Collation (2)
collation
A light repast; the presentation of a benefice to a new incumbent.
Fuente: New Catholic Dictionary
Collation
(Lat. collatio). When a bishop gives a benefice, which either he had as patron, or which came to him by lapse, he is said to collate to that benefice the clergyman on whom he bestows it. Where the living is not in the gift of the bishop, he is said to institute the clergyman to it. The word collation is also used among ecclesiastical writers to denote the spare meal on days of abstinence, consisting of bread or other fruits, but without meat. Hook; Eden.
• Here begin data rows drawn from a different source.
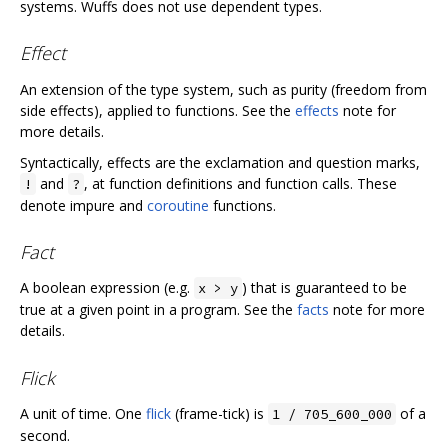
systems. Wuffs does not use dependent types.
Effect
An extension of the type system, such as purity (freedom from
side effects), applied to functions. See the
effects
note for
more details.
Syntactically, effects are the exclamation and question marks,
and
, at function definitions and function calls. These
!
?
denote impure and
coroutine
functions.
Fact
A boolean expression (e.g.
) that is guaranteed to be
x > y
true at a given point in a program. See the
facts
note for more
details.
Flick
A unit of time. One
flick
(frame-tick) is
of a
1 / 705_600_000
second.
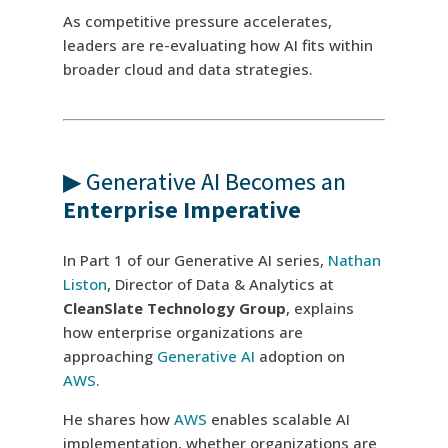
As competitive pressure accelerates,
leaders are re-evaluating how AI fits within
broader cloud and data strategies.
▶ Generative AI Becomes an
Enterprise Imperative
In Part 1 of our Generative AI series,
Nathan
Liston
, Director of Data & Analytics at
CleanSlate Technology Group
, explains
how enterprise organizations are
approaching
Generative AI
adoption on
AWS
.
He shares how
AWS
enables scalable AI
implementation, whether organizations are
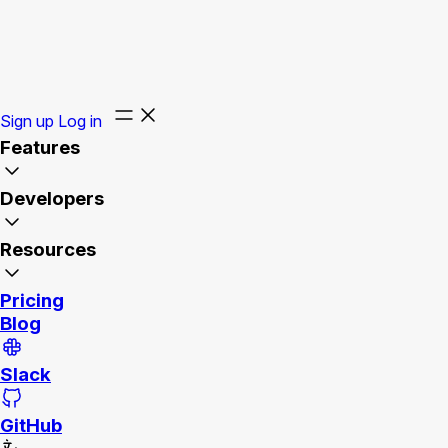
Sign up
Log in
Features
Developers
Resources
Pricing
Blog
Slack
GitHub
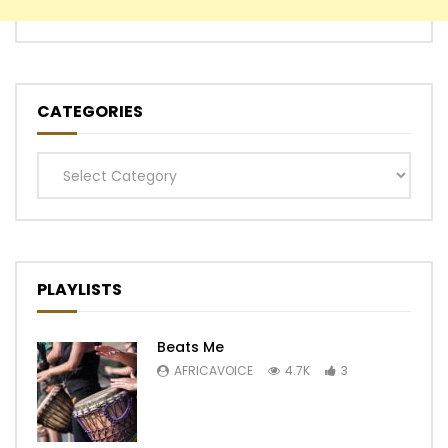
CATEGORIES
Categories
PLAYLISTS
Beats Me
AFRICAVOICE
4.7K
3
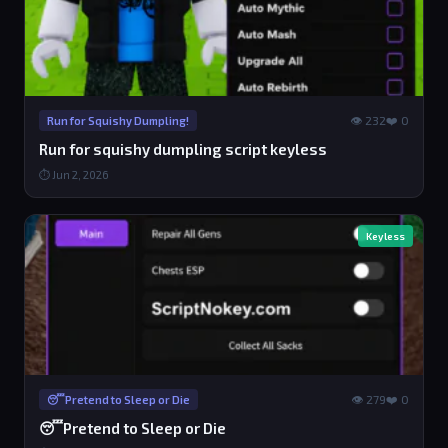
👁 232
❤️ 0
Run for Squishy Dumpling!
Run for squishy dumpling script keyless
⏱ Jun 2, 2026
Keyless
👁 279
❤️ 0
😴Pretend to Sleep or Die
😴Pretend to Sleep or Die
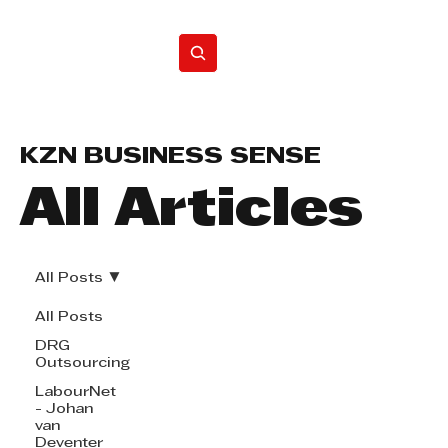
Home
KZN BUSINESS SENSE
All Articles
All Posts
All Posts
DRG
Outsourcing
LabourNet
- Johan
van
Deventer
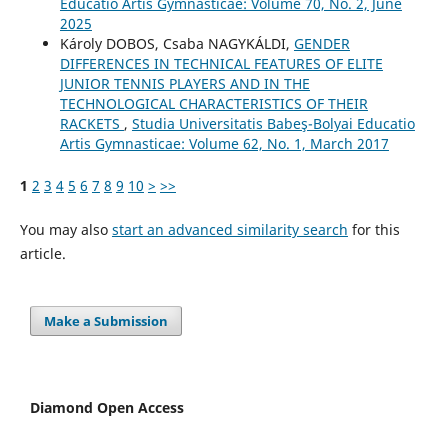
Educatio Artis Gymnasticae: Volume 70, No. 2, June
2025
Károly DOBOS, Csaba NAGYKÁLDI,
GENDER
DIFFERENCES IN TECHNICAL FEATURES OF ELITE
JUNIOR TENNIS PLAYERS AND IN THE
TECHNOLOGICAL CHARACTERISTICS OF THEIR
RACKETS
,
Studia Universitatis Babeş-Bolyai Educatio
Artis Gymnasticae: Volume 62, No. 1, March 2017
1
2
3
4
5
6
7
8
9
10
>
>>
You may also
start an advanced similarity search
for this
article.
Make a Submission
Diamond Open Access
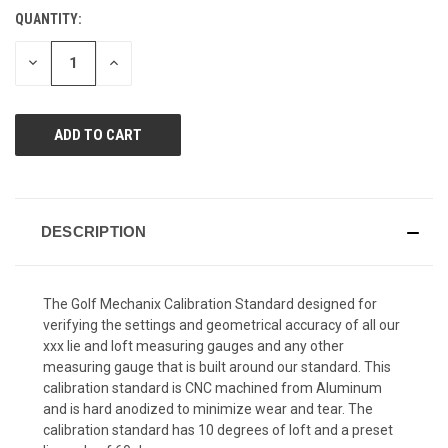
Reviews.
QUANTITY:
CURRENT
Same
page
STOCK:
link.
DECREASE
INCREASE
QUANTITY
QUANTITY
OF
OF
UNDEFINED
UNDEFINED
DESCRIPTION
The Golf Mechanix Calibration Standard designed for
verifying the settings and geometrical accuracy of all our
xxx lie and loft measuring gauges and any other
measuring gauge that is built around our standard. This
calibration standard is CNC machined from Aluminum
and is hard anodized to minimize wear and tear. The
calibration standard has 10 degrees of loft and a preset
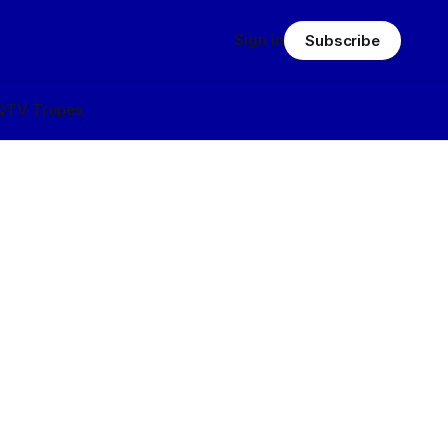
Sign in
Subscribe
Q
TV Tropes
Fuente: Cyclopedia of Biblical, Theological and Ecclesiastical Literature
Collation (2)
is
(1) the free assignment of a vacant canonry or benefice;
(2) reading of devout books from the pulpit by the reader of the week, followed by an exposition from the superior in chapter;
(3) a sermon after a funeral;
(4) a lecture on the catechism established in 1622;
(5) the monastic supper.
During the first four centuries there was but one full, meal taken daily by monastics, and that was supper (coena). When the mid-day meal was adopted, a slender repast of bread, wine, and dry fruit, not worthy of the name of supper, was taken after vespers, during the reading, or “collation,” of the Scripture or fathers and so the name was given to then meal, and adopted by laymen arid priests. The jentaculum, or breakfast, consisted of a basin of soup.